● What you are asked to do
Pull out every line below holding the word "FUND".

● Dataset records
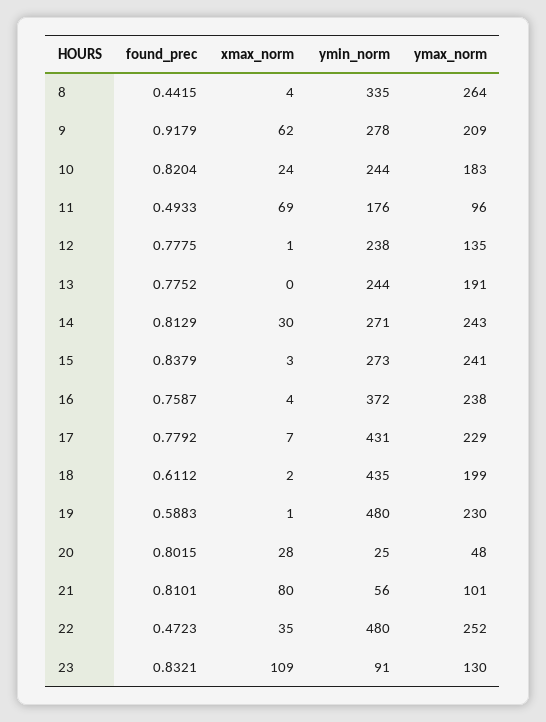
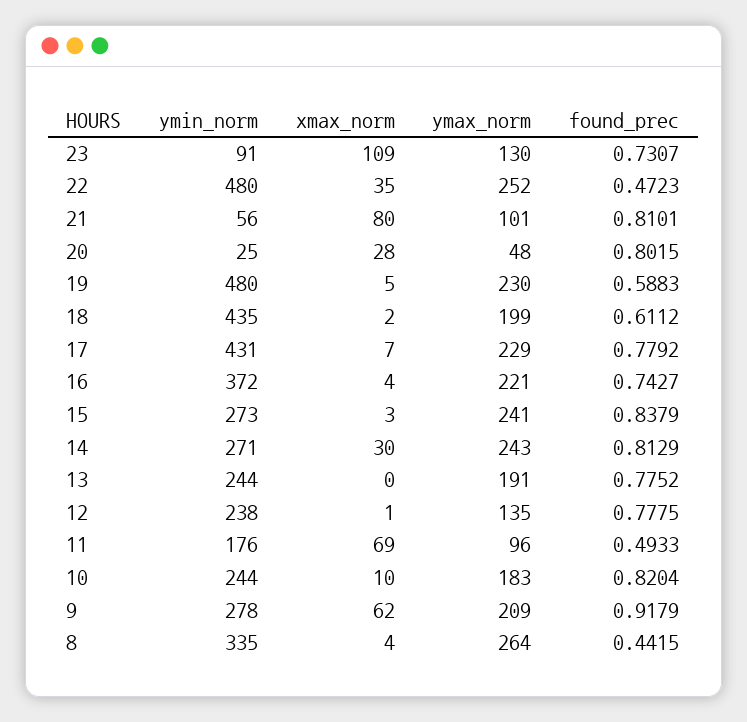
xmax_norm, 10: 24 -> 10
found_prec, 16: 0.7587 -> 0.7427
ymax_norm, 16: 238 -> 221
xmax_norm, 19: 1 -> 5
found_prec, 23: 0.8321 -> 0.7307

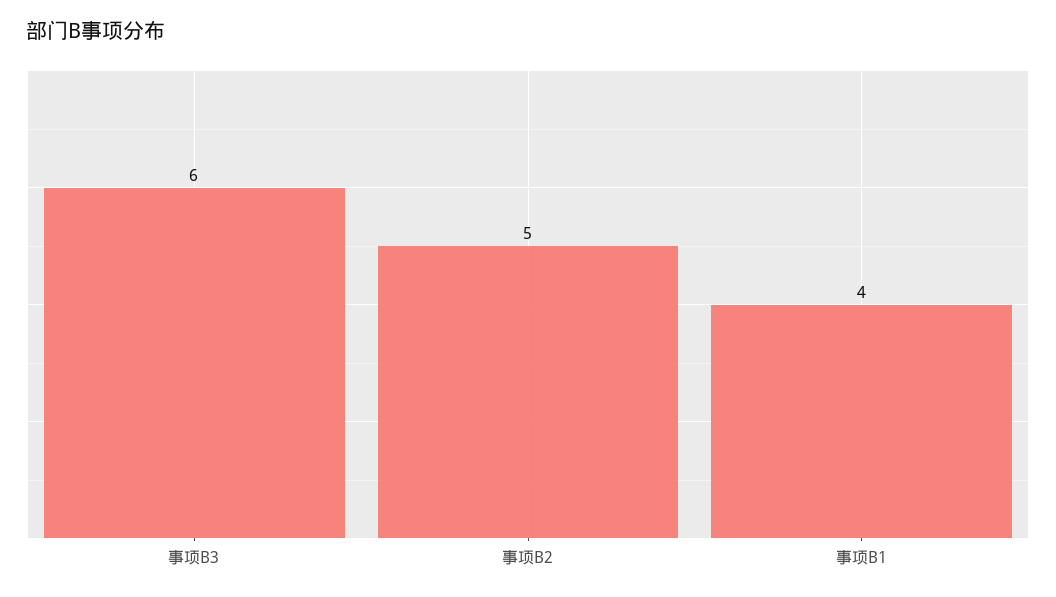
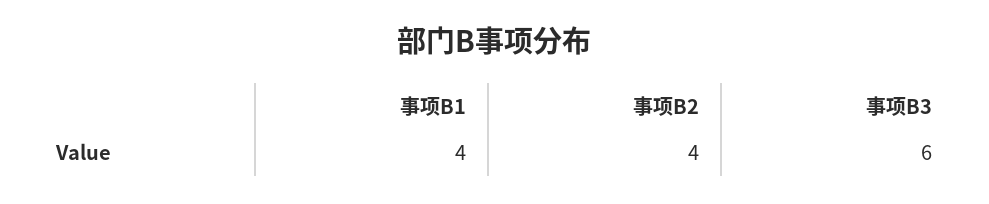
事项B2: 5 -> 4

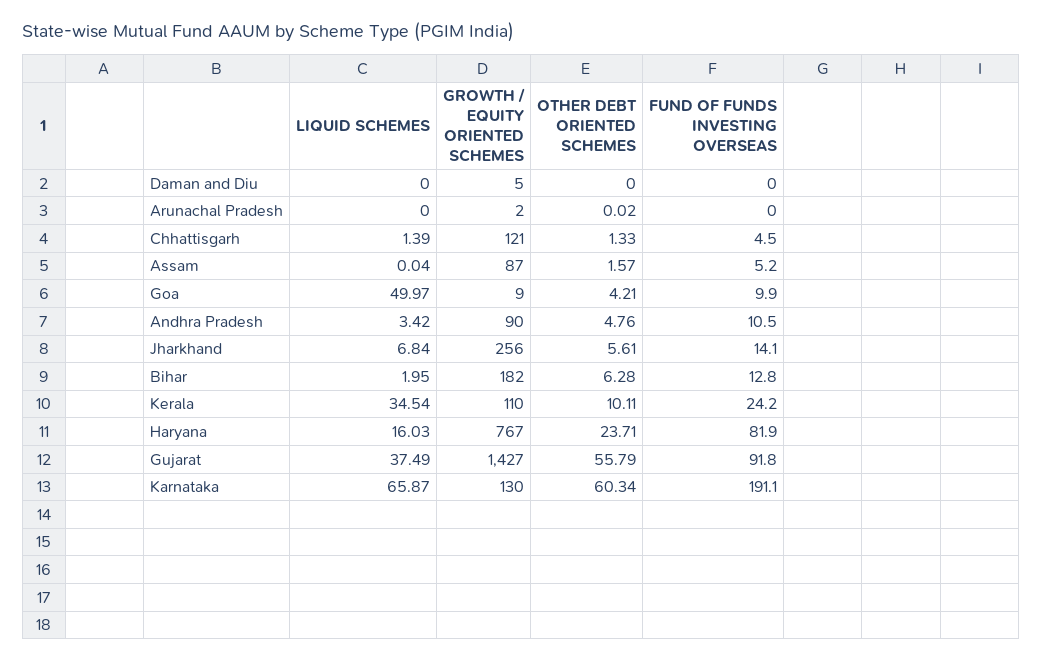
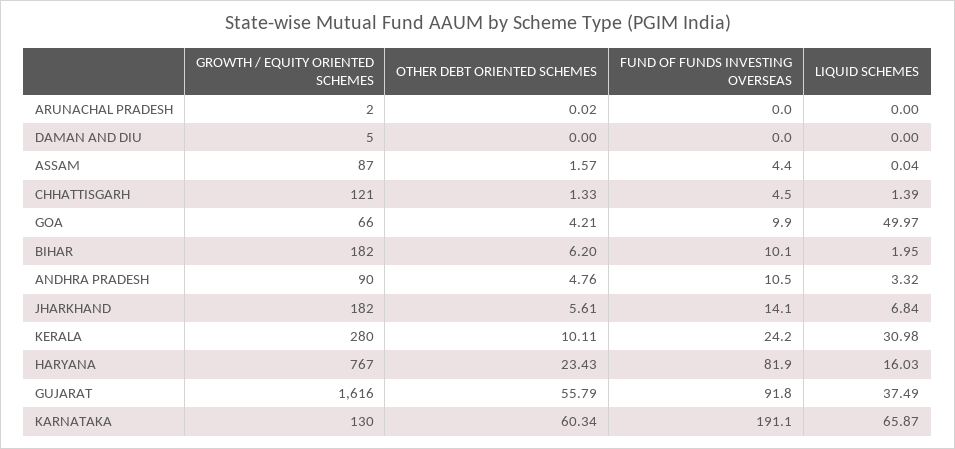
FUND OF FUNDS INVESTING OVERSEAS, Assam: 5.2 -> 4.4
GROWTH / EQUITY ORIENTED SCHEMES, Goa: 9 -> 66
LIQUID SCHEMES, Andhra Pradesh: 3.42 -> 3.32
GROWTH / EQUITY ORIENTED SCHEMES, Jharkhand: 256 -> 182
OTHER DEBT ORIENTED SCHEMES, Bihar: 6.28 -> 6.2
FUND OF FUNDS INVESTING OVERSEAS, Bihar: 12.8 -> 10.1
LIQUID SCHEMES, Kerala: 34.54 -> 30.98
GROWTH / EQUITY ORIENTED SCHEMES, Kerala: 110 -> 280
OTHER DEBT ORIENTED SCHEMES, Haryana: 23.71 -> 23.43
GROWTH / EQUITY ORIENTED SCHEMES, Gujarat: 1427 -> 1616

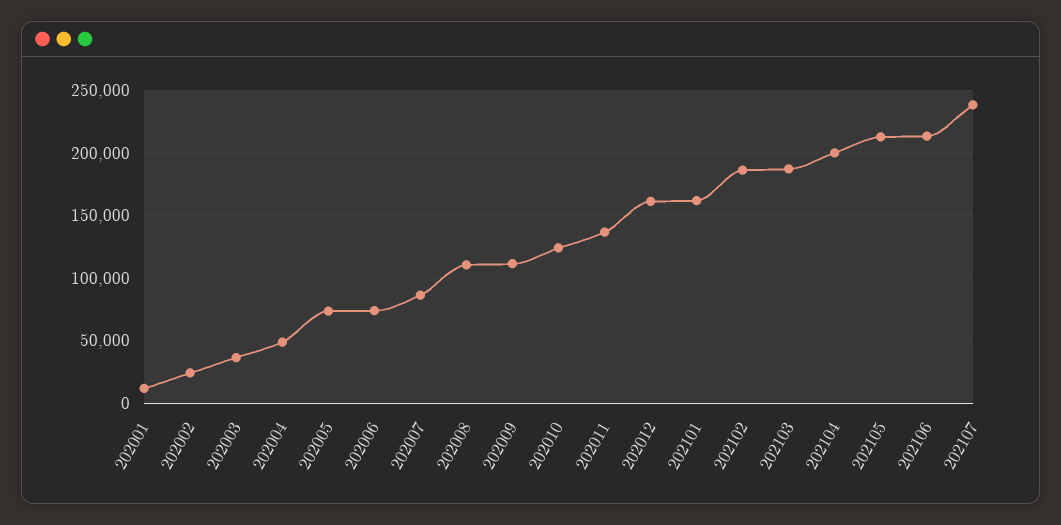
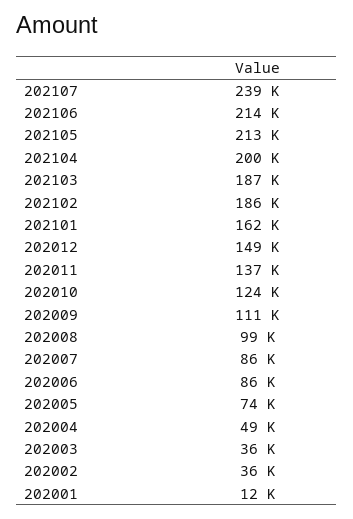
202002: 25000 -> 36000
202006: 75000 -> 86000
202008: 110000 -> 99000
202012: 160000 -> 149000

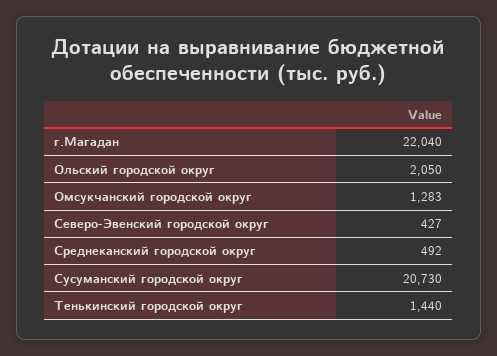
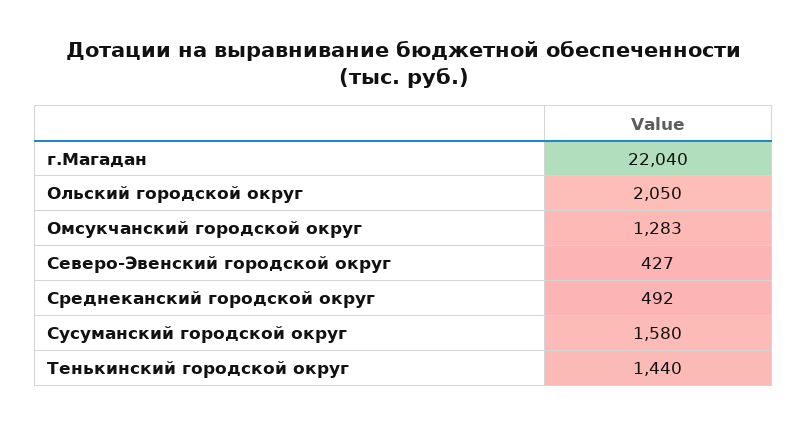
Сусуманский городской округ: 20730 -> 1580

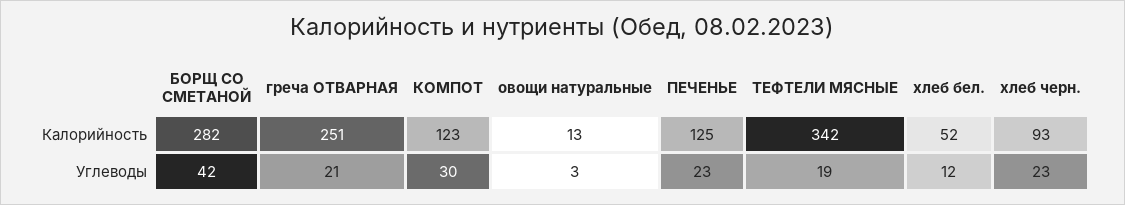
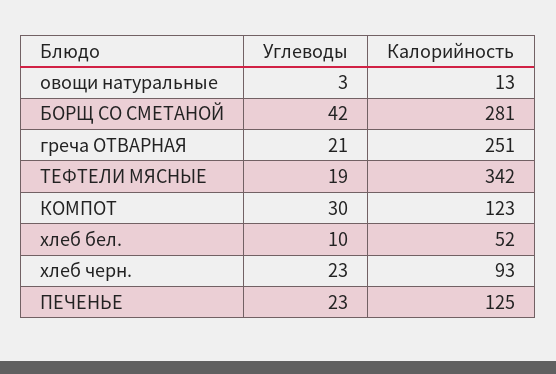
БОРЩ СО СМЕТАНОЙ, Калорийность: 282 -> 281
хлеб бел., Углеводы: 12 -> 10

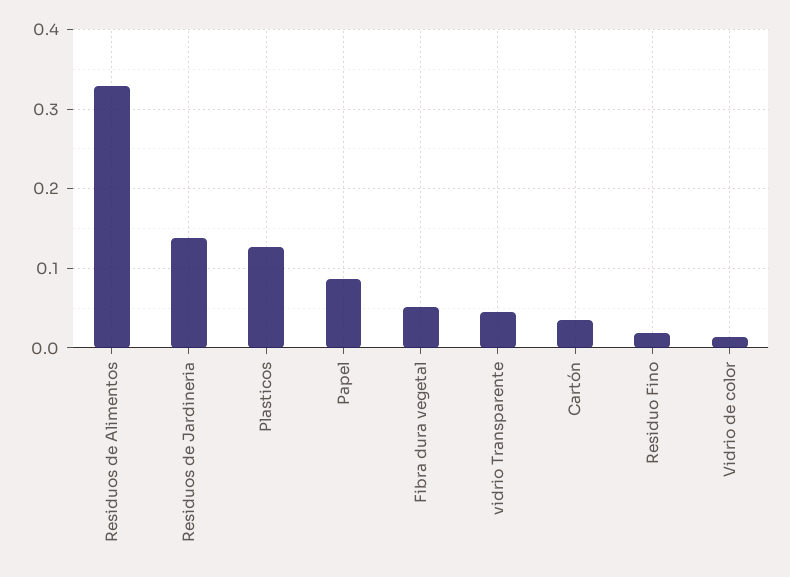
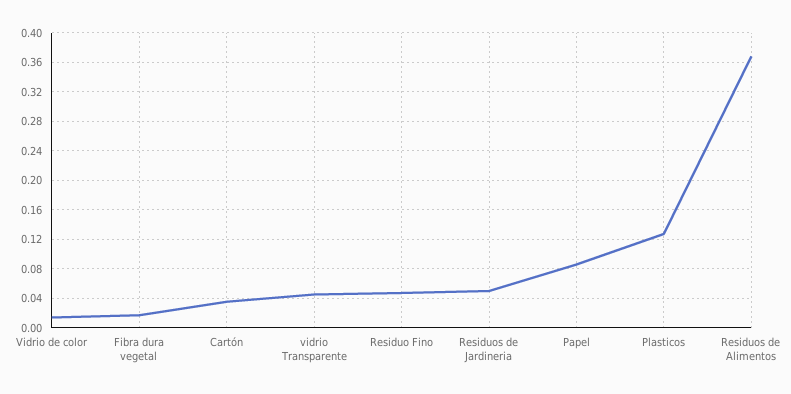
Residuos de Alimentos: 0.33 -> 0.37
Residuos de Jardineria: 0.14 -> 0.05
Fibra dura vegetal: 0.05 -> 0.02
Residuo Fino: 0.02 -> 0.05

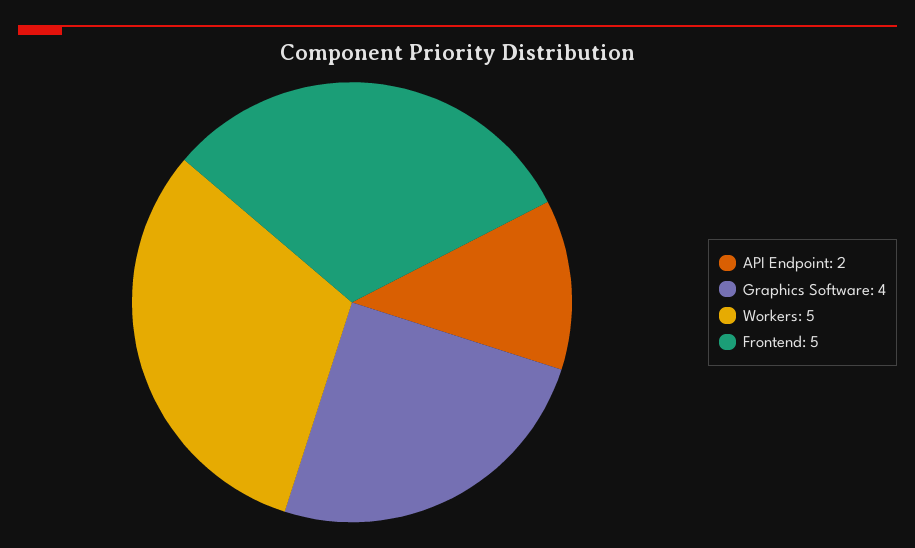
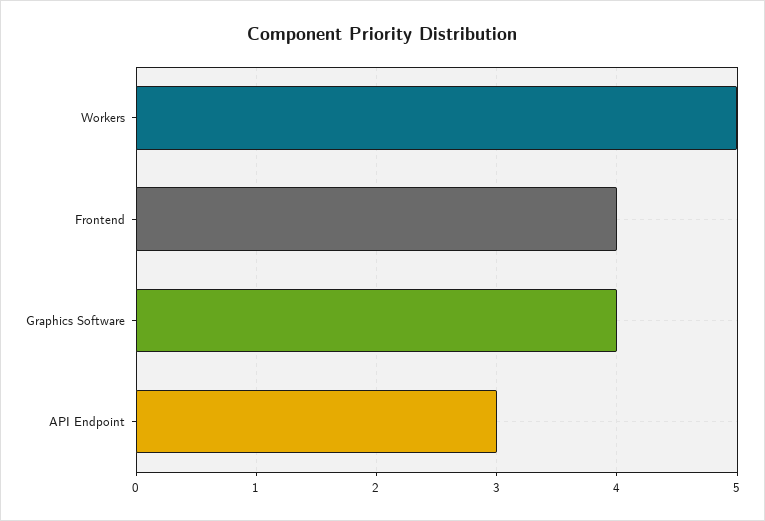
API Endpoint: 2 -> 3
Frontend: 5 -> 4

● Result
FUND OF FUNDS INVESTING OVERSEAS, Assam: 5.2 -> 4.4
FUND OF FUNDS INVESTING OVERSEAS, Bihar: 12.8 -> 10.1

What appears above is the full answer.